Id. at 1391-97 (citations omitted) (footnote omitted). It seems clear that when an anti-discrimination ordinance conflicts with the first amendment’s freedom of religion, the first amendment should prevail. In addition, it should be noted that sodomy is still a crime in Minnesota. Minn.Stat. § 609.293 (1984).

3.I respectfully disagree with the determination that the Club does not have standing to assert the free exercise clause as a defense to the claims of discrimination. The Club is a closely held corporation. The owners and operators, Arthur Owen, Mark Crevier and Forrest Larson, are all born-again Christians whose fundamentalist religious convictions “require them to act in accordance with the teachings of Jesus Christ and the will of God in their business as well as in their personal lives.” State ex rel. McClure v. Sports & Health Club, Inc., 370 N.W.2d 844 (Minn.1985). If their religious practices conflict with state requirements, their closely held corporation must be able to assert their free exercise rights as defense. Otherwise, these three men would be effectively precluded from entering the marketplace. Can it be said that a professional person who incorporates a sole professional corporation loses all constitutional rights because of the incorporation? Such a result would be absurd. Individuals of strong religious convictions do not live in a vacuum or practice their faith only on their days of worship. Religious values should and do permeate a person’s daily activities.

The distinction between institutional rights of free exercise and a corporation’s assertion of the free exercise rights of its principals is a distinction without a difference when a corporation is closely held. While such a distinction might be pertinent under different factual circumstances, it is unimportant here. The Club operates as a reflection of its principals’ religious beliefs. In order for Owens, Crevier and Larson’s free exercise rights to be protected, the Club must be able to assert those rights.

4. I also disagree with that portion of the decision that makes a finding with regard to Owens’ religious beliefs. Such a finding must be made by the administrative body.

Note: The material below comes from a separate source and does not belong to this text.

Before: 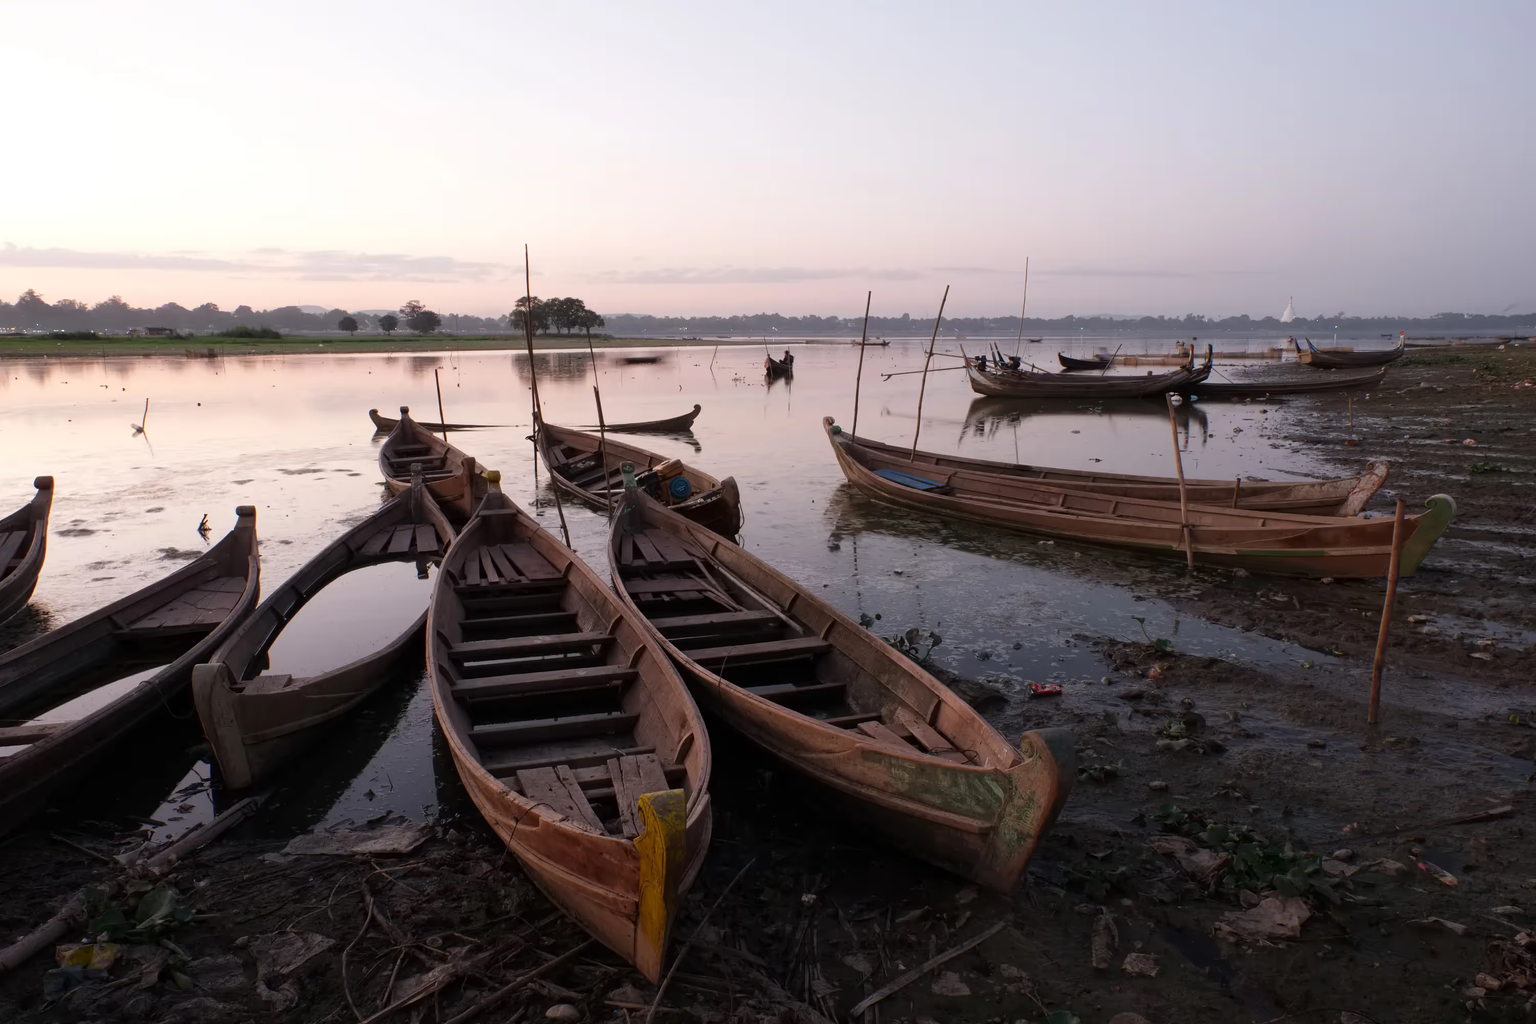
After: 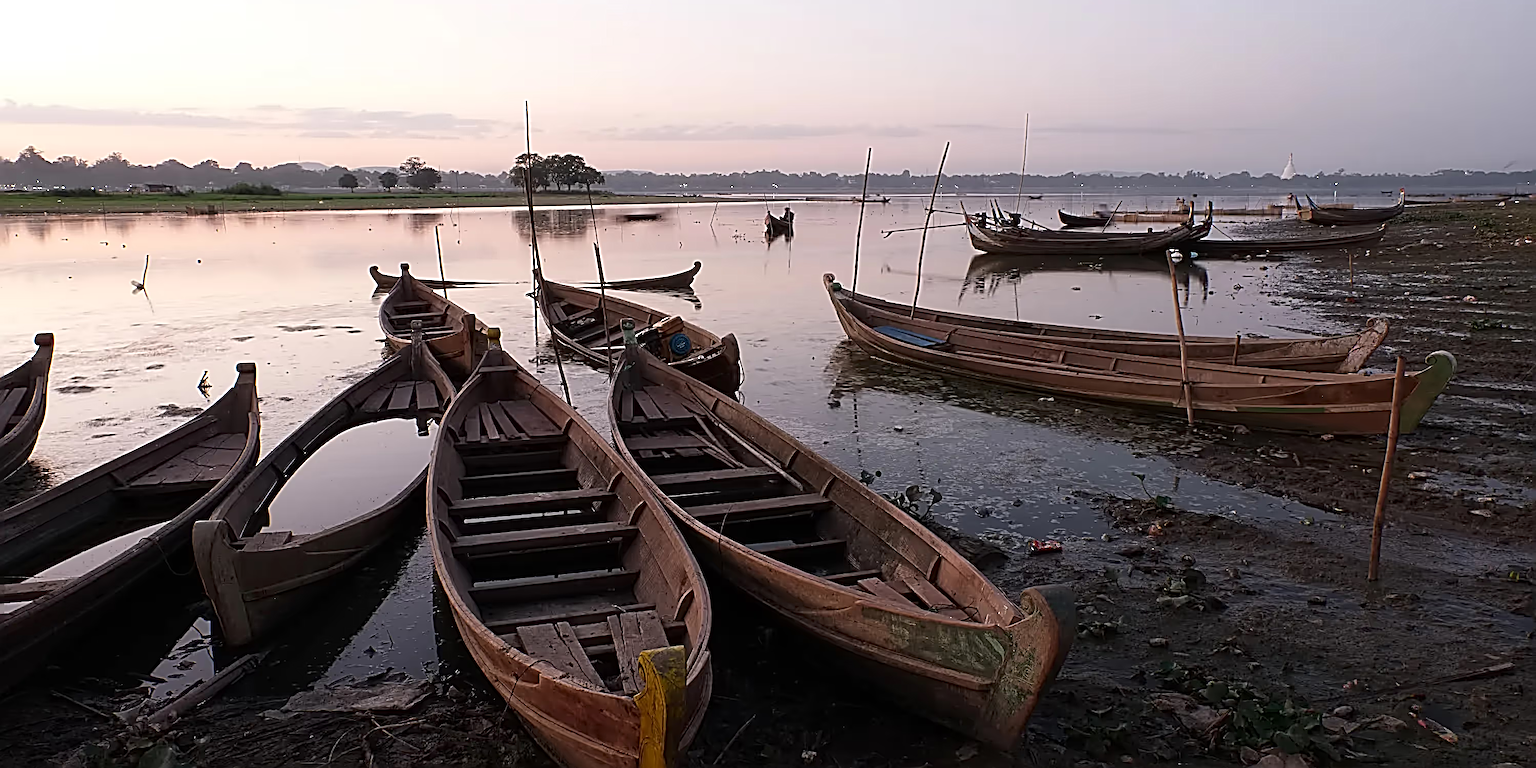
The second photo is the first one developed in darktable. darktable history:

Our role is to review the finding, if requested, to determine whether it is supported by substantial evidence. Therefore, I would remand for further findings.

It should be noted that courts are not arbitrators of scriptural interpretation. The application and interpretation of religious beliefs and teachings “is not within the judicial function and judicial competence.” Thomas v. Review Board of Indiana Employement Security Division, 450 U.S. 707, 716, 101 S.Ct. 1425, 1431, 67 L.Ed.2d 624 (1981).

5. I finally disagree with the award of damages. After Loso observed Blanding’s dance, he told Blanding it was “disruptive” or “wrong” and he was in risk of losing his membership. Blanding’s membership was not terminated until after he refused to talk about the situation with management. Compensatory damages were $7500, punitive damages $6000, attorney’s fees and costs $4500, for a total award of $18,000. This seems excessive as I view the Health Club’s conduct as being more of elementary rudeness. The basis for the award, that Blanding will incur additional charges in the next 30 years, is speculative. There are dozens of health facilities of various kinds in the Twin Cities area available to him. The punitive damages statute was aimed at serious, wanton, and malicious conduct of a degree higher than is found in this case.

*799Even if the Club is wrong in their claim that they were exercising a religious right, their action was based upon a sincere defense based upon their religious principles. There should have been solid findings of fact that the act was egregious and proven malicious. There was no evidence that because Blanding was no longer a member of the Health Club that he lost any friends, suffered any private or public embarrassment, was prevented from getting a job, was hindered in advancing in any way, or suffered any direct or indirect economic loss.

Blanding’s refusal to talk exacerbated an otherwise small incident which in itself did not result in a loss of Club membership. Thus, his refusal to discuss the situation constitutes a proper defense for the Club.

While I have the deepest compassion for those discriminated against in any way, I must apply the law as I interpret it to be.